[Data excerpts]
-----

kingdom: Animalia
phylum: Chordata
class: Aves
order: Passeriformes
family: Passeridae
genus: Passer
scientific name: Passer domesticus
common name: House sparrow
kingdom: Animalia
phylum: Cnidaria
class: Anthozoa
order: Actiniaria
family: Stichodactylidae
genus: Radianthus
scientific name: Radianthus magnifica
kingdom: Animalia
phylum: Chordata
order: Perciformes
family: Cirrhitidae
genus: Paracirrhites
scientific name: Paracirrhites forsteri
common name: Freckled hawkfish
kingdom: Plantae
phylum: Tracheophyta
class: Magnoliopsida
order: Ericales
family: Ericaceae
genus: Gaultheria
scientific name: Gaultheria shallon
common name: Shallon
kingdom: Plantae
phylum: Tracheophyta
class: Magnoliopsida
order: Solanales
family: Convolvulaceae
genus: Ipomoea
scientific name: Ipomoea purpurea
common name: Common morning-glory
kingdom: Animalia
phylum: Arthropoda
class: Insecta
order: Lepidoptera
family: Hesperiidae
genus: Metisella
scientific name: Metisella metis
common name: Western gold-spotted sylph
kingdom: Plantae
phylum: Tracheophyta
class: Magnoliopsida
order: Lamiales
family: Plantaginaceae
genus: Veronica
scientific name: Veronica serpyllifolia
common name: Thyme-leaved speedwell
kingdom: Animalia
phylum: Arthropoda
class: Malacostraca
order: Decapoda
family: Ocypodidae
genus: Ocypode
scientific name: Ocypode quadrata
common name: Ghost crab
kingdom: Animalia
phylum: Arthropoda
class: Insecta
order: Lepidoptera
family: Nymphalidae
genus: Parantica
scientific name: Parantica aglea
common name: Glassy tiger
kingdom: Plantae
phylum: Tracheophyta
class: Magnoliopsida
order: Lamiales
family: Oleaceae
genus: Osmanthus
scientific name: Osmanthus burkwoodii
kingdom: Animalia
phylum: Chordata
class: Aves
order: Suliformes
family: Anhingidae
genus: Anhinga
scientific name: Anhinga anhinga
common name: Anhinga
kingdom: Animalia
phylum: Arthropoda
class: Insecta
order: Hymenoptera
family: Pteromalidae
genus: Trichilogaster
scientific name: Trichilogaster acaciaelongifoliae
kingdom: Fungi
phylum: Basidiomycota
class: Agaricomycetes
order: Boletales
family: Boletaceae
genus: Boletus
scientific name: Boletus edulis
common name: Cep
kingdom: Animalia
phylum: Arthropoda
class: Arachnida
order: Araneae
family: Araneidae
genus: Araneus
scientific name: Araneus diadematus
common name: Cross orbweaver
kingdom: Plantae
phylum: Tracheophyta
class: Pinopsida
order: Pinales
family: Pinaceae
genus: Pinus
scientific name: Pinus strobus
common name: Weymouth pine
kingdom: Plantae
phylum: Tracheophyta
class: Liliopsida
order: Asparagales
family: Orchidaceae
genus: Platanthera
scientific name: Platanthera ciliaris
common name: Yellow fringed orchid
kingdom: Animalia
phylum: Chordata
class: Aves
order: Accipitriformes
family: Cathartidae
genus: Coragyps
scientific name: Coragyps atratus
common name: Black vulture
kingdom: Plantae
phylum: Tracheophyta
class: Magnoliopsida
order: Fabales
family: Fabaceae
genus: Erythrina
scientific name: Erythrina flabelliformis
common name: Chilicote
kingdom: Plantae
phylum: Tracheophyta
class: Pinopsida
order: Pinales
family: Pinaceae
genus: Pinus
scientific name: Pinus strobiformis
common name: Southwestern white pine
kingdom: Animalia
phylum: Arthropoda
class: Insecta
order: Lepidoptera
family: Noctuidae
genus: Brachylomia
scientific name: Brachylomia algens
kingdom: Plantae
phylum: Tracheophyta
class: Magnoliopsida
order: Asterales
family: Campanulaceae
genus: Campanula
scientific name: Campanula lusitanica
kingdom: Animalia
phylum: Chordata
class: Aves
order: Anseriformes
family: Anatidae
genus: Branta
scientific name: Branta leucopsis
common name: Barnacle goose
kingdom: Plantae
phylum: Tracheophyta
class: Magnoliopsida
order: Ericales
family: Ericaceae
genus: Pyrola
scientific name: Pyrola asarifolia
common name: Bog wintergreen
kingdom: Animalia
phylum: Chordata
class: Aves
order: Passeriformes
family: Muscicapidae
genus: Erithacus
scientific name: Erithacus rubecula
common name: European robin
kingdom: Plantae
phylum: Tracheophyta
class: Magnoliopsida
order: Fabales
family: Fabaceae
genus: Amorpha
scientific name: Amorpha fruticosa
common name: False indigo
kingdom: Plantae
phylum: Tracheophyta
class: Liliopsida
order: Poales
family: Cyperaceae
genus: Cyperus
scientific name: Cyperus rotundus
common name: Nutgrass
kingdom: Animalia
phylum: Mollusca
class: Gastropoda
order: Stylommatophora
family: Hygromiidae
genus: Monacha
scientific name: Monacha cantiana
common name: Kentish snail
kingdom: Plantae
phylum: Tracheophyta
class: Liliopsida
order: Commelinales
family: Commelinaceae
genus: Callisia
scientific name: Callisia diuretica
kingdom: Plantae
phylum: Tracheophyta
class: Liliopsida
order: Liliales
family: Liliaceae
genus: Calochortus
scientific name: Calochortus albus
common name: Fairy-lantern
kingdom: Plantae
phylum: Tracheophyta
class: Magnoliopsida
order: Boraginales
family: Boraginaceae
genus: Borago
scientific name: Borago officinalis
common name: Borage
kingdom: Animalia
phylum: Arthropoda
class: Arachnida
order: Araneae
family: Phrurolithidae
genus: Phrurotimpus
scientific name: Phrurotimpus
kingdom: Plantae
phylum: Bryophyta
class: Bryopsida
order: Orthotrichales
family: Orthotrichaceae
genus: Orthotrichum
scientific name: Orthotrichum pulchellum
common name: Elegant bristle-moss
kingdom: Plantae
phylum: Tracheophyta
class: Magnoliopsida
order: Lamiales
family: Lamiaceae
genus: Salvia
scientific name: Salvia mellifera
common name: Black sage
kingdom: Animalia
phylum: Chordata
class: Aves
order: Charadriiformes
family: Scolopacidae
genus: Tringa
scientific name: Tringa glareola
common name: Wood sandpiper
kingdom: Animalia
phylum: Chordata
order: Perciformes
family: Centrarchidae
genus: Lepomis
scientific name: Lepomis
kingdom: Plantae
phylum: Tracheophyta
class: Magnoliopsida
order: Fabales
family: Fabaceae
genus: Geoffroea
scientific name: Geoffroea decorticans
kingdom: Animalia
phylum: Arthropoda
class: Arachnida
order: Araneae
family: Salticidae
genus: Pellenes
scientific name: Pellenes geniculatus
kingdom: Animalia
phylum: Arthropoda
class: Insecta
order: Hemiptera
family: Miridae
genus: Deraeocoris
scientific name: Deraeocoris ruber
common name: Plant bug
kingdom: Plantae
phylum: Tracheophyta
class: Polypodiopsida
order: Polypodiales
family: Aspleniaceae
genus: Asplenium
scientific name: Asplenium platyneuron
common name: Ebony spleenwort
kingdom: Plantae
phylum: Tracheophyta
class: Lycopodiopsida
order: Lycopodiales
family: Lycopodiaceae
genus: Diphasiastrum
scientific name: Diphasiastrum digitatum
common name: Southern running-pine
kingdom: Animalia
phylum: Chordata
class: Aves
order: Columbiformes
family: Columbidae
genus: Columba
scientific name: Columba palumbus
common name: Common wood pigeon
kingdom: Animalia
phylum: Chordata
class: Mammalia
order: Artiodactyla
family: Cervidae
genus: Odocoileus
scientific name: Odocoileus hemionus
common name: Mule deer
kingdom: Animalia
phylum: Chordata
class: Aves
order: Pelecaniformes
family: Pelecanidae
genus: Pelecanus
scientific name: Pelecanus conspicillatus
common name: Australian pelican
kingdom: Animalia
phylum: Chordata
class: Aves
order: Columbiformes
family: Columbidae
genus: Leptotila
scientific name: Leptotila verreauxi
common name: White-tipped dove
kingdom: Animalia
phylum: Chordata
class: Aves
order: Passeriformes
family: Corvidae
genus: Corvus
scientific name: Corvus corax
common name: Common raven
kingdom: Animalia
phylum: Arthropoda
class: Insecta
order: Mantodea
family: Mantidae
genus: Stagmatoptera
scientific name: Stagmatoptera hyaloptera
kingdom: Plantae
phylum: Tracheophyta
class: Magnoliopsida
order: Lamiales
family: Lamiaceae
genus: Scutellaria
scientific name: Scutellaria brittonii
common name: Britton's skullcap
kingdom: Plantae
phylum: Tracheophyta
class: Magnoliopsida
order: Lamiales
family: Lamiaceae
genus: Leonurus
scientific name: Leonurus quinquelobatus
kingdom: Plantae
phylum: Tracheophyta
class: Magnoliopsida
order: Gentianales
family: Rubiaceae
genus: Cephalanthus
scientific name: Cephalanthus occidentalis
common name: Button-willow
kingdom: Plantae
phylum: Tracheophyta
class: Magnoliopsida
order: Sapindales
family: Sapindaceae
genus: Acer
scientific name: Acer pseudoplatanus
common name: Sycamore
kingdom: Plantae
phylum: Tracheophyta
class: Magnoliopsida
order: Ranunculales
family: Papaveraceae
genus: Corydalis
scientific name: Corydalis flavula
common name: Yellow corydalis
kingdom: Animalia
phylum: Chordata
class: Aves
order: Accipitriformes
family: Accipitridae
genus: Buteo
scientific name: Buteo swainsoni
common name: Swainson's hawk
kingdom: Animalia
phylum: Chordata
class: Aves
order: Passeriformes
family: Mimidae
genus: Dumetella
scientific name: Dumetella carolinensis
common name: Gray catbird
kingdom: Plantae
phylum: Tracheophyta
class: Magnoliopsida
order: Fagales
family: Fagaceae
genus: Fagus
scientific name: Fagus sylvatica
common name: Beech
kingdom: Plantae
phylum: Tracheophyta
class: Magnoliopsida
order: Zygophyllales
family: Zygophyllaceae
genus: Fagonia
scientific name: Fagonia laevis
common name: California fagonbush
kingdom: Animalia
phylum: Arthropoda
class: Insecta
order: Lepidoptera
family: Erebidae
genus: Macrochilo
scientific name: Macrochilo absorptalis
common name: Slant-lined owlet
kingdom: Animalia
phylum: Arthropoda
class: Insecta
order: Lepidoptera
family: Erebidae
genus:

-----

- [Goal]: Please repeat the listing above from its first line up to and including the line with "genus: Anhinga".

- [Output for this exercise]:
kingdom: Animalia
phylum: Chordata
class: Aves
order: Passeriformes
family: Passeridae
genus: Passer
scientific name: Passer domesticus
common name: House sparrow
kingdom: Animalia
phylum: Cnidaria
class: Anthozoa
order: Actiniaria
family: Stichodactylidae
genus: Radianthus
scientific name: Radianthus magnifica
kingdom: Animalia
phylum: Chordata
order: Perciformes
family: Cirrhitidae
genus: Paracirrhites
scientific name: Paracirrhites forsteri
common name: Freckled hawkfish
kingdom: Plantae
phylum: Tracheophyta
class: Magnoliopsida
order: Ericales
family: Ericaceae
genus: Gaultheria
scientific name: Gaultheria shallon
common name: Shallon
kingdom: Plantae
phylum: Tracheophyta
class: Magnoliopsida
order: Solanales
family: Convolvulaceae
genus: Ipomoea
scientific name: Ipomoea purpurea
common name: Common morning-glory
kingdom: Animalia
phylum: Arthropoda
class: Insecta
order: Lepidoptera
family: Hesperiidae
genus: Metisella
scientific name: Metisella metis
common name: Western gold-spotted sylph
kingdom: Plantae
phylum: Tracheophyta
class: Magnoliopsida
order: Lamiales
family: Plantaginaceae
genus: Veronica
scientific name: Veronica serpyllifolia
common name: Thyme-leaved speedwell
kingdom: Animalia
phylum: Arthropoda
class: Malacostraca
order: Decapoda
family: Ocypodidae
genus: Ocypode
scientific name: Ocypode quadrata
common name: Ghost crab
kingdom: Animalia
phylum: Arthropoda
class: Insecta
order: Lepidoptera
family: Nymphalidae
genus: Parantica
scientific name: Parantica aglea
common name: Glassy tiger
kingdom: Plantae
phylum: Tracheophyta
class: Magnoliopsida
order: Lamiales
family: Oleaceae
genus: Osmanthus
scientific name: Osmanthus burkwoodii
kingdom: Animalia
phylum: Chordata
class: Aves
order: Suliformes
family: Anhingidae
genus: Anhinga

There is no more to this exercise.